== Extracted text

Colours and legends can also be used for continuous variables. Return to just a single variable (SPIN_T), and specify the colour parameter as the hours variable (Hours). Is this clearer than the when Hours was specified as the size variable?

 ggplot(data = gamingdata_samp5000) + 
  geom_jitter(alpha = 0.5,
         mapping = aes(x = Age,
                       y = SPIN_T, 
                       shape = Gender,
                       colour = Hours)) + 
  labs(x = "Age", y = "Total Anxiety Measure Score", 
       title = "Age in Relation to SPIN Total Score")
## Warning: Removed 241 rows containing missing values (geom_point).

Exercise 16.

To improve the clarity of the scale, you can use the function scale_colour_gradient() to specify the colours of the low and high points as well as any specific breaks. Add this function to the previous plot (Ex.14), using the template provided. Think about what are good breaks to use within this function.

====
== Material

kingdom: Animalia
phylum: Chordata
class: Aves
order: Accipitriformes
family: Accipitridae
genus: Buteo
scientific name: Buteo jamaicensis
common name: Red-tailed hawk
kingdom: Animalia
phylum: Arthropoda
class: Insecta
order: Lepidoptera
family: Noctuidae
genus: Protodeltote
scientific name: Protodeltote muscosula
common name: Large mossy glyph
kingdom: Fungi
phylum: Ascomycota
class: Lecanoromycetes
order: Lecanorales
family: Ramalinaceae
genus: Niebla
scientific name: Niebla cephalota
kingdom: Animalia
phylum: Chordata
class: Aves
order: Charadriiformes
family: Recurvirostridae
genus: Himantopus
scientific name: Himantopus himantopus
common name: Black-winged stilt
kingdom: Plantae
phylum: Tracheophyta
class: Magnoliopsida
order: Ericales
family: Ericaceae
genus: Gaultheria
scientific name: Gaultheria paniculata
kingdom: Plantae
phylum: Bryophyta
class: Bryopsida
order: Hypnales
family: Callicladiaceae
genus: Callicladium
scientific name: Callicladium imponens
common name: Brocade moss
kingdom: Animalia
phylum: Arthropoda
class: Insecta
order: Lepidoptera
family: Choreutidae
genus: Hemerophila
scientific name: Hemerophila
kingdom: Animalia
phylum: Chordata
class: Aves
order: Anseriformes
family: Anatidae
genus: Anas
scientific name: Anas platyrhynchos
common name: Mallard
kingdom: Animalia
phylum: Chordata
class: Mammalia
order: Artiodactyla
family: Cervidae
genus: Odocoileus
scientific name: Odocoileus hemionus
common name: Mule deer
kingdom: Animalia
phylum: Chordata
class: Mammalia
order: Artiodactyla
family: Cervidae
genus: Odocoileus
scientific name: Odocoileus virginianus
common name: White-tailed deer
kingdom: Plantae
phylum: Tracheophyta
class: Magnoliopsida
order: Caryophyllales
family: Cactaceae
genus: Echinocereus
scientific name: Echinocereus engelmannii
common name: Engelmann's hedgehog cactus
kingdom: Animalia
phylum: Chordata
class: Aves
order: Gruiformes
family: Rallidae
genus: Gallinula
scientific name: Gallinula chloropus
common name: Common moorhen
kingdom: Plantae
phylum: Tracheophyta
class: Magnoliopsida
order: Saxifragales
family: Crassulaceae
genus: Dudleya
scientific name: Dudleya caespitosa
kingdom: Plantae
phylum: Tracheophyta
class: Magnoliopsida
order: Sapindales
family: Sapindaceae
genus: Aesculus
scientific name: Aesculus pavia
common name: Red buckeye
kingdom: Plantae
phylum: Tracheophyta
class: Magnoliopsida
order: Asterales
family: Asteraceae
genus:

====

Problems and tasks:
• a. In the ggplot tutorial, how many rows does the warning message say were removed for containing missing values?
• b. Write the next part of the ggplot tutorial, starting after its final sentence.
The entries are separate material and have no connection to the ggplot tutorial.

Expected results:
• a. 241 rows.

• b.
 ggplot(data = gamingdata_samp5000) + 
  geom_jitter(alpha = 0.5,
         mapping = aes(x = Age,
                       y = SPIN_T, 
                       shape = Gender,
                       colour = Hours)) + 
  labs(x = "Age", y = "Total Anxiety Measure Score", 
       title = "Age in Relation to SPIN Total Score") + 
  scale_colour_gradient(low = "Yellow", high = "Red",
                        breaks = c(0, 50, 100, 150))
## Warning: Removed 241 rows containing missing values (geom_point).

Exercise 17.

An alternative to layering multiple plots on on top of each other, is to use facet_wrap() or facet_grid() to produce graphs side by side. Using this a faceting function you can split the graphs up by a specific variable. Try using facet_wrap() to split the graph produced in Ex.13, by Gender.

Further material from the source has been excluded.